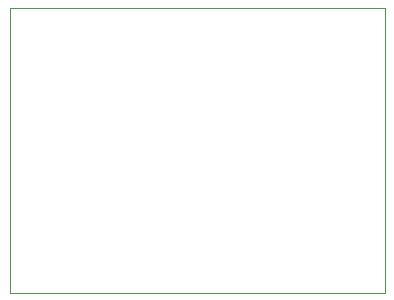
<source format=gbr>
%TF.GenerationSoftware,KiCad,Pcbnew,(5.1.6)-1*%
%TF.CreationDate,2024-12-09T13:12:19-05:00*%
%TF.ProjectId,connector_pcb,636f6e6e-6563-4746-9f72-5f7063622e6b,rev?*%
%TF.SameCoordinates,PX1bdb590PY2e063a0*%
%TF.FileFunction,Profile,NP*%
%FSLAX46Y46*%
G04 Gerber Fmt 4.6, Leading zero omitted, Abs format (unit mm)*
G04 Created by KiCad (PCBNEW (5.1.6)-1) date 2024-12-09 13:12:19*
%MOMM*%
%LPD*%
G01*
G04 APERTURE LIST*
%TA.AperFunction,Profile*%
%ADD10C,0.050000*%
%TD*%
G04 APERTURE END LIST*
D10*
X0Y0D02*
X0Y24130000D01*
X31750000Y0D02*
X0Y0D01*
X31750000Y24130000D02*
X31750000Y0D01*
X0Y24130000D02*
X31750000Y24130000D01*
M02*

</source>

*PROBLEM STATEMENT*. Set down every entry above exactly as written, but skip the pictures.

*SOLUTION*.
<source format=gbr>
%TF.GenerationSoftware,KiCad,Pcbnew,(5.1.6)-1*%
%TF.CreationDate,2024-12-09T13:12:19-05:00*%
%TF.ProjectId,connector_pcb,636f6e6e-6563-4746-9f72-5f7063622e6b,rev?*%
%TF.SameCoordinates,PX1bdb590PY2e063a0*%
%TF.FileFunction,Profile,NP*%
%FSLAX46Y46*%
G04 Gerber Fmt 4.6, Leading zero omitted, Abs format (unit mm)*
G04 Created by KiCad (PCBNEW (5.1.6)-1) date 2024-12-09 13:12:19*
%MOMM*%
%LPD*%
G01*
G04 APERTURE LIST*
%TA.AperFunction,Profile*%
%ADD10C,0.050000*%
%TD*%
G04 APERTURE END LIST*
D10*
X0Y0D02*
X0Y24130000D01*
X31750000Y0D02*
X0Y0D01*
X31750000Y24130000D02*
X31750000Y0D01*
X0Y24130000D02*
X31750000Y24130000D01*
M02*

</source>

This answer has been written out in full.